Biking on Monday (warmup)


This valley is filled with the happiest dogs I've ever seen. Even the cats call to me from their driveways as I roll past and, if I pause and place my feet on the roadway, they eagerly trot out to rub their cheeks across my calves.

That black cow with its wide, Olympic-ringed nose.

This town has more biking and walking and running paths than anywhere I've ever been, and I'm grateful for it, I really am, I hope every town in the country follows in their footsteps. The trouble is that the paths are designed for mountain bikes, which (it is hardly an exaggeration to say) are the predominant form of transportation around here. Thus, thanks to mountain bikes' large and shock-absorbent tires, it is not a cause for concern for most bikers that there are myriad cracks in the pathways averaging one to two inches in width and approximately as many inches in depth. This wouldn't be troublesome in its own right, but the issue arises because I myself ride a road bike.
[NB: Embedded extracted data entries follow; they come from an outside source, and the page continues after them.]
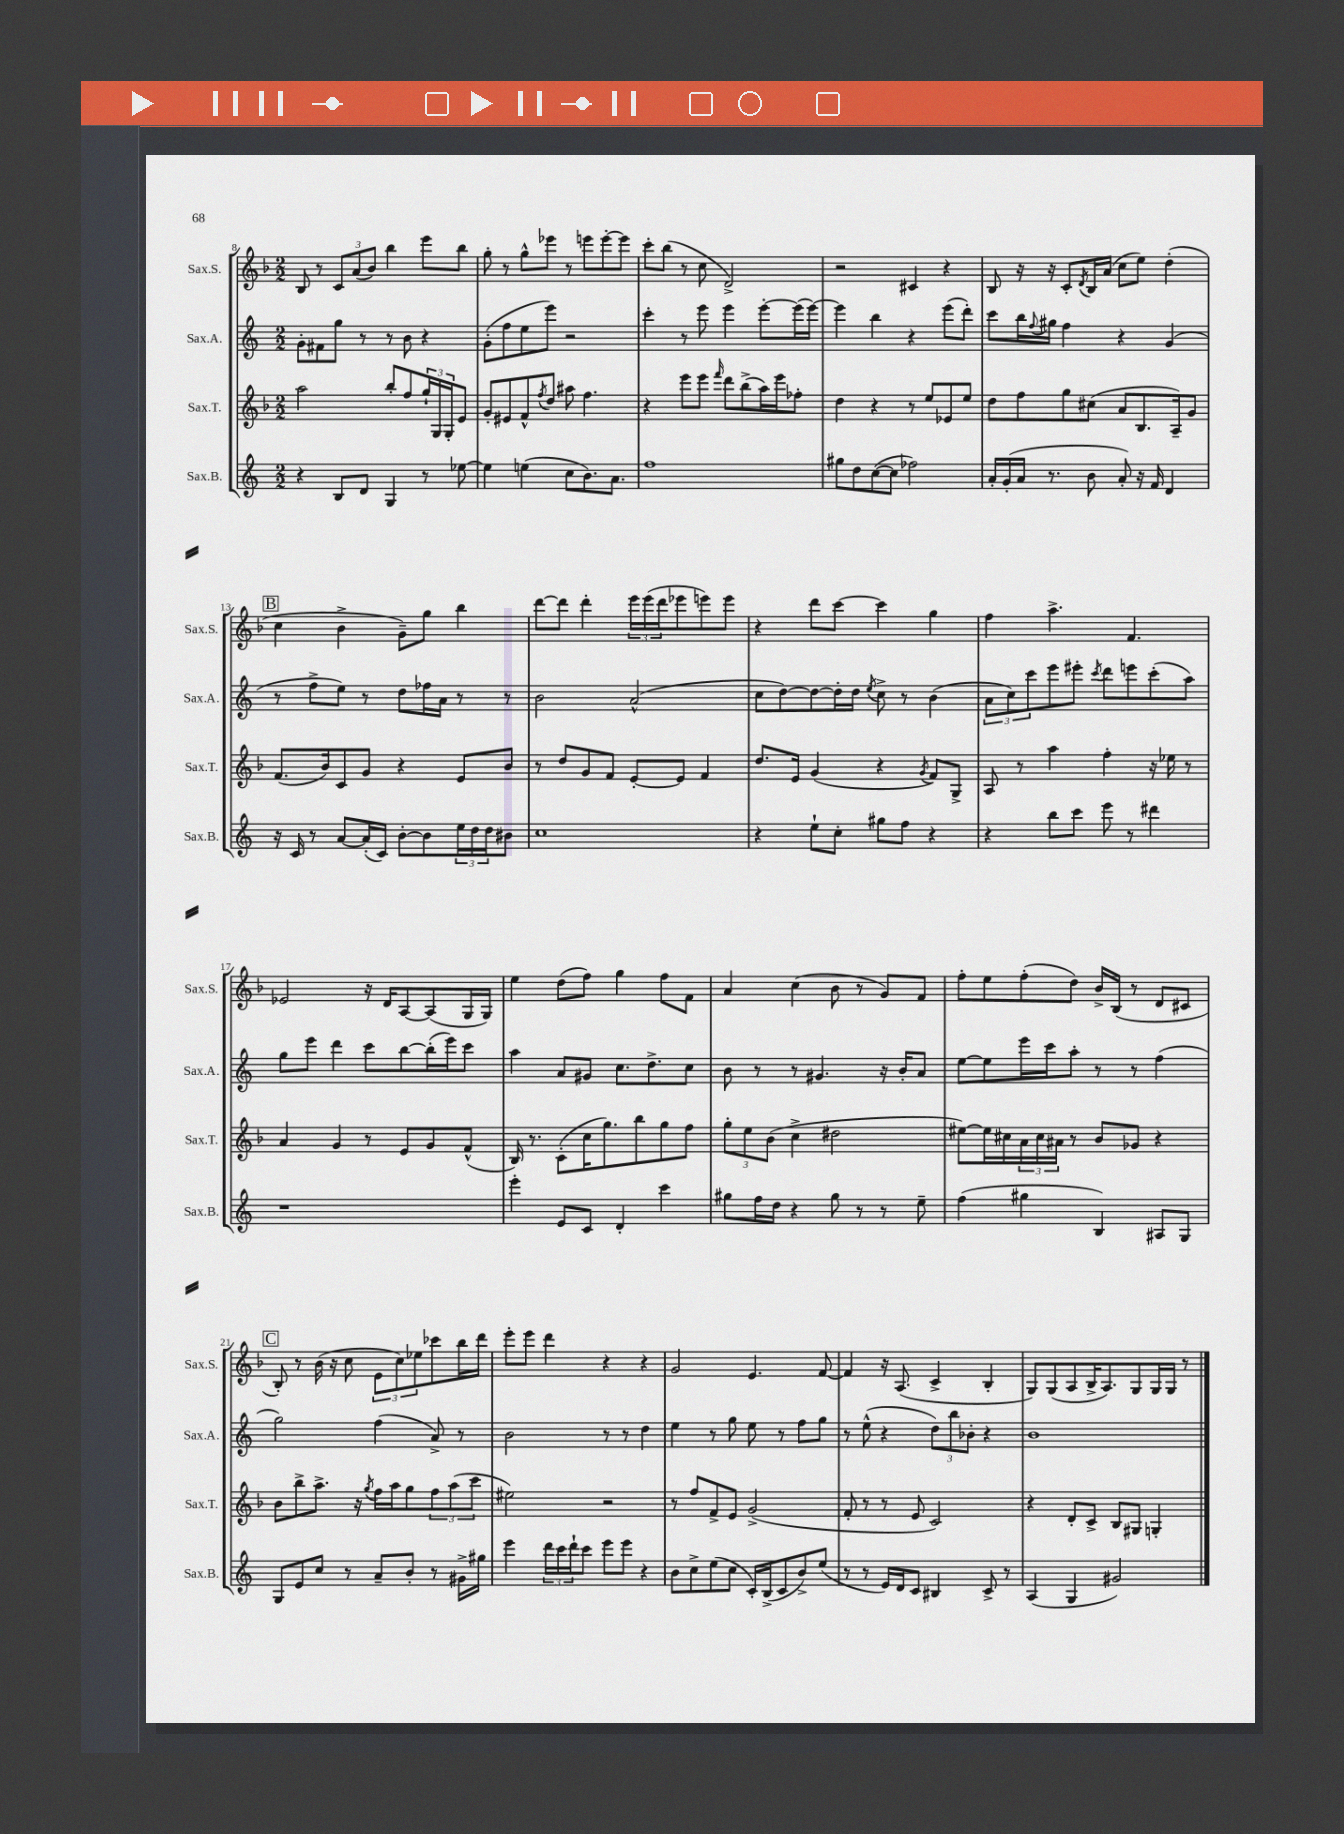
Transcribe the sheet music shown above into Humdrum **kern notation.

**kern	**kern	**kern	**kern
*staff4	*staff3	*staff2	*staff1
*clefG2	*clefG2	*clefG2	*clefG2
*k[]	*k[b-]	*k[]	*k[b-]
*M2/2	*M2/2	*M2/2	*M2/2
4r	2aa\	8g'\L	8B-/
.	.	8f#\	8r
8B/L	.	8gg\J	12c/L
.	.	.	(12a/
8d/J	.	8r	.
.	.	.	12b-/J)
4G/	8bb-'/L	8r	4bb-\
.	8ff/	8b\	.
8r	24gg`/L	4r	8eee\L
.	24G/	.	.
.	24G'/J	.	.
[8ee-\	8e/J	.	8bb-\J
=	=	=	=
4ee-\]	8g'/L	(8g'\L	8gg'\
.	8e#/	8ff\	8r
(4ee\	8f^^/	8ee\	8gg^^\L
.	8qff/	.	.
.	8dd/J	8eee\J)	8eee-\J
8cc\L	8aa#\	2r	8r
8.b\)	4.ff\	.	8eee\L
.	.	.	[8eee'\
8.a\J	.	.	.
.	.	.	8eee\]J
=	=	=	=
1ff	4r	4ccc'\	8ccc'\L
.	.	.	(8bb-\J
.	8eee\L	8r	8r
.	8eee\J	8eee\	8cc\
.	16qqfff/	.	.
.	8ddd\L	4eee\	2d^/)
.	(8bb-^\	.	.
.	16aa\L)	[8eee'\L	.
.	16eee\J	.	.
.	8ff-'\J	(16eee\]L	.
.	.	[16eee\JJ)	.
=	=	=	=
8gg#\L	4dd\	4eee\]	2r
8dd\	.	.	.
([8cc\	4r	4bb\	.
8cc\]J	.	.	.
2ff-\)	8r	4r	4c#/
.	8ee/L	.	.
.	8e-/	(8eee\L	4r
.	8ee/J	8ddd'\J)	.
=	=	=	=
16a'/LL	8dd\L	8ccc\L	8B-/
(16g'/	.	.	.
16a/JJ	8ff\	16bb\L	16r
.	.	8qqff/	.
8.r	.	16gg#\JJ	16r
.	8gg\	4ff\	8c'/L
.	.	.	8qd/
8b\	(8cc#\J	.	16B-/L
.	.	.	(16a/JJ
8a'/)	8a/L	4r	8cc\L
16r	8.B-/	.	8ee\J)
16f/	.	.	.
4d/	.	(4g/	(4dd'\
.	16A~/k)	.	.
.	8g/J	.	.
=	=	=	=
16r	(8.f/L	8r	4cc\
16c/	.	.	.
8r	.	8ff^\L	.
.	16b-/k)	.	.
[8a/L	8c/	8ee\J)	4b-^\
(16a'/]L	8g/J	8r	.
16c/JJ)	.	.	.
[8b'\L	4r	8dd\L	8g~\L)
8b\]	.	16ff-\L	8gg\J
.	.	16a\JJ	.
24ee\L	8e/L	8r	4bb-\
24dd\	.	.	.
24dd\J	.	.	.
8b#\J	8b-/J	8r	.
=	=	=	=
1cc	8r	2b\	[8ddd\L
.	8dd/L	.	8ddd\]J
.	8g/	.	4ddd'\
.	8f/J	.	.
.	[8e'/L	(2a^^/	24eee\LL
.	.	.	(24eee\
.	.	.	24ddd\J
.	8e/]J	.	8eee-\
.	4f/	.	8eee\)
.	.	.	8eee\J
=	=	=	=
4r	8.dd/L	8cc\L	4r
.	.	[8dd\)	.
.	16e/Jk	.	.
8ee`\L	(4g/	8dd\_	8ddd\L
8cc'\J	.	16dd'\]L	[8ccc\J
.	.	16dd\JJ	.
.	.	8qee/	.
8gg#\L	4r	8cc^\	4ccc\]
8ff\J	.	8r	.
.	8qg/	.	.
4r	8f/L)	(4b\	4gg\
.	8G^/J	.	.
=	=	=	=
4r	8A/	12a\L	4ff\
.	.	12cc\)	.
.	8r	.	.
.	.	12ccc\	.
8bb\L	4aa\	8eee\	4.aa^\
8ccc\J	.	8eee#'\J	.
.	.	8qccc/	.
8eee\	4ff'\	8ddd\L	.
8r	.	8eee\	4.f/
4ddd#\	16r	(8ccc'\	.
.	16ee-\	.	.
.	8r	8aa\J)	.
=	=	=	=
1r	4a/	8gg\L	2e-/
.	.	8eee\J	.
.	4g/	4ddd\	.
.	8r	8ccc\L	16r
.	.	.	16d/LK
.	8e/L	[8bb\	[8A/
.	8g/	(16bb'\]L	(8A/]
.	.	16eee\J)	.
.	(8f^^/J	8ccc\J	16G/L
.	.	.	16G/JJ)
=	=	=	=
4eee'\	16B-/)	4aa\	4ee\
.	8.r	.	.
8e/L	(8c'\L	8a/L	(8dd\L
8c/J	16cc\K	8g#/J	8ff\J)
.	8.gg\)	.	.
4d'/	.	8.cc\L	4gg\
.	8bb-\	.	.
.	.	8.dd^\	.
4ccc\	8gg\	.	8ff\L
.	8ff\J	8cc\J	8f\J
=	=	=	=
8gg#\L	12gg'\L	8b\	4a/
.	12ee\	.	.
16ff\L	.	8r	.
.	(12b-\J	.	.
16dd\JJ	.	.	.
4r	4cc^\	8r	(4cc\
.	.	4.g#/	.
8gg#\	2dd#\	.	8b-\
8r	.	.	8r
8r	.	16r	8g/L)
.	.	16b'/LK	.
8ee~\	.	8a/J	8f/J
=	=	=	=
(4ff\	[8ee#\L)	[8ee\L	8ff'\L
.	16ee#\]L	8ee\]	8ee\
.	16cc#\	.	.
4gg#\	24a\	16eee\L	(8ff'\
.	24cc#\	.	.
.	.	16ccc\J	.
.	24a#\JJ	.	.
.	8r	8aa'\J	8dd\J)
4B/)	8b-/L	8r	16b-^/LL
.	.	.	(16B-/JJ
.	8g-/J	8r	8r
8A#/L	4r	(4ff\	8d/L
8G/J	.	.	8c#/J
=	=	=	=
8G/L	8b-\L	2gg\)	8B-'/)
8e/	8bb-^\	.	8r
8cc/J	8.aa^\J	.	(16b-\
.	.	.	16r
8r	.	.	8cc\
.	16r	.	.
.	8qgg/	.	.
8a~/L	16ff\LL	(4ff\	12e\L
.	16aa\J	.	.
.	.	.	12cc\)
8b'/J	8gg\	.	.
.	.	.	12ee-\
8r	12ff\	8a^/)	8ccc-\
.	(12aa\	.	.
16g#^\LL	.	8r	16bb-\L
.	12ccc\J	.	.
16gg#\JJ	.	.	16ddd\JJ
=	=	=	=
4eee\	2ee#\)	2b\	8eee'\L
.	.	.	8eee\J
24ddd\LL	.	.	4ddd\
24ccc\	.	.	.
24ddd`\J	.	.	.
8ccc\J	.	.	.
8eee\L	2r	8r	4r
8eee\J	.	8r	.
4r	.	4dd\	4r
=	=	=	=
8b\L	8r	4ee\	2g/
8cc^\	8ff/L	.	.
(8ee\	8f^/	8r	.
8cc\J	8e/J	8gg\	.
16c'/LL)	(2g^/	8ee\	4.e/
(16B^/J	.	.	.
8c/	.	8r	.
8b^/)	.	8ff\L	.
(8ee/J	.	8gg\J	[8f/
=	=	=	=
8r	8f'/	8r	4f/]
8r	8r	(8ee^^\	.
16e/LL)	8r	4r	16r
16d/J	.	.	(8.A/
8c/J	8e/	.	.
4B#/	2c/)	12dd\L)	4c^/
.	.	12bb\	.
.	.	12b-'\J	.
8c^/	.	4r	4B-'/
8r	.	.	.
=	=	=	=
(4A/	4r	1b	8G/L)
.	.	.	(8G/
4G/	8d'/L	.	8A/
.	8c^/J	.	16B-^/K
.	.	.	8.A/)
2g#/)	8B-/L	.	.
.	8G#/J	.	8G/
.	4G'/	.	16G/L
.	.	.	16G/JJ
.	.	.	8r
==	==	==	==
*-	*-	*-	*-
I have learned quickly that those thin, spindly tires are not meant to roll over cracks approximating one to two inches wide and as many inches deep. It is hell on a woman's clitoris.

In contemplating the discomfort awaiting me every time I cycle these paths, I have noticed that most of the cracks, though they span the width of the entire pathway, are narrower and shallower in some sections than others. So I have taken to challenging myself. Whenever I reach the top of a hill, I pedal fast and furious until I'm bombing down the other side. Once I've picked up speed, the game is to see if I can respond quickly enough to visual cues to accurately line up the bike with the cracks of least resistance. I have become much more skilled at this challenge as I've developed an awareness for just how sensitive road bikes can be. On flat stretches I pedal hard to build up momentum, then shift my focus to squeezing first one side of my abs and then the other. With practice I am learning that I do my most effective steering when I unclench my hands from the handlebars and guide my progress from my core instead.